TEATR DLA WAS, 20.03.12

Pocztówki z Emsdetten

Szymon Spichalski

Über den Köpfen der Zuschauer brennen Leuchtstoffröhren, das schließt ein bequemes Versteck im Schatten aus. Sebastian trägt Militärstiefeln, Soldatenhose und eng anliegendes Khaki-Shirt. Sein starker Körperbau steht im Kontrast zu seiner Rolle. Der minderjährige Täter ist mental ein kleiner Junge, der alle um ihn herum hasst. (...) Zwischen ihm und der Welt ist ein Konflikt entbrannt. (...) Die Besonderheit der Inszenierung von Kania baut aber auf was anderes auf. Banale Bemerkungen wie aus einem Teenagerfilm paaren sich mit gefährlichem Brechen der emotionalen Grenzen zwischen dem Schauspieler und dem Zuschauer. In Kanias Experiment Błasiak greift das Publikum ununterbrochen an. Und fragt ohne Umschweife nach Lebenszielen, die die bürgerliche Gesellschaft stellt. Der Schauspieler schafft es das Schweigen oder gemurmelte Worte des angesprochenen Teilnehmer des Spektakels mit einem ins Gesicht geschleudertem Schimpfwort oder beleidigender Phrase abzuservieren. Er reißt die Gegenstände aus den Händen, schimpft jeden an, mit dem Zeigefinger ins Zuschauerraum zielend. Er improvisiert (...) und beraubt den Zuschauer seiner Sicherheit. Es kommt aber nicht zu all zu intimer Überschreitung.
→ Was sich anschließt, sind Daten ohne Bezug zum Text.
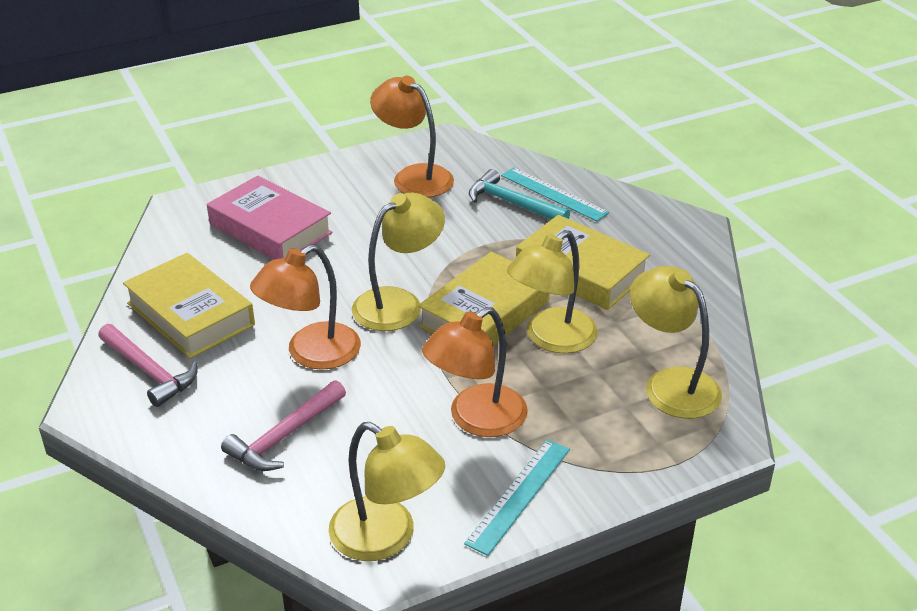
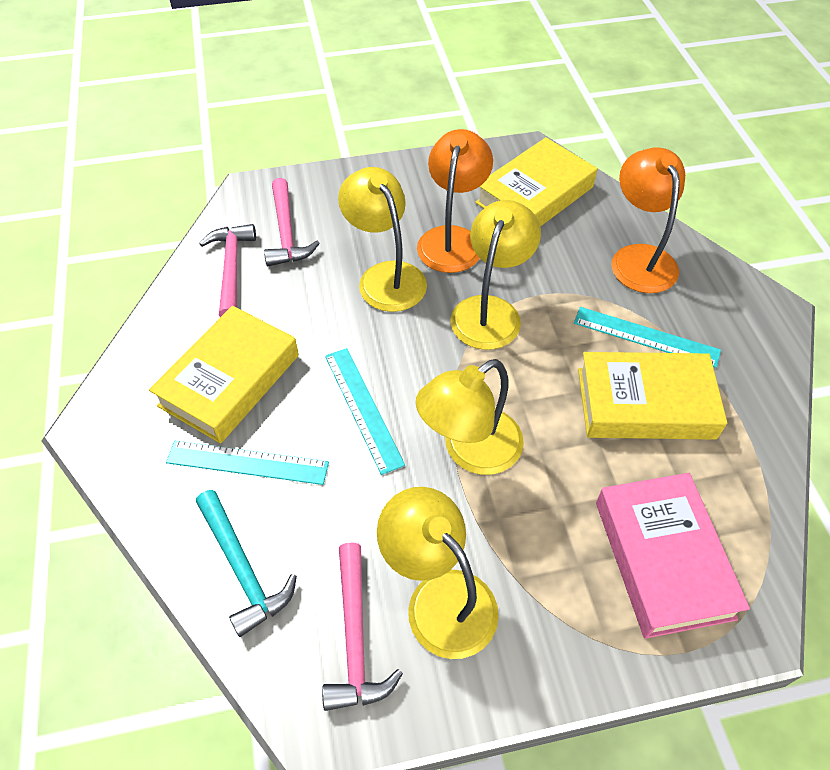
orange lamp: 3 -> 2
pink hammer: 2 -> 3
turquoise ruler: 2 -> 3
Verspannter und voll von Frust junger Mann führt langsame Geste aus um ein Augenblick später in einem Wutausbruch zittern. (...) Er packt seine Ausrüstung und eben will er gehen wenn er fragt: "Will jemand was sagen?" Das Publikum schweigt. Błasiak wiederholt die Frage, diesmal richtet er sie direkt an einen der Zuschauer. Man vernimmt ein leises: "Geh nicht." (...) Der interessanteste Aspekt der Inszenierung ist ein Gedanke, dass wir all zu leicht solche "Vorfälle"  in soziologische Kategorien stecken. Durch reinwerfen in den Sack der "Probleme der schwierigen Jugendlichen" verschmieren wir die individuelle Dimension der Tragödien junger Menschen.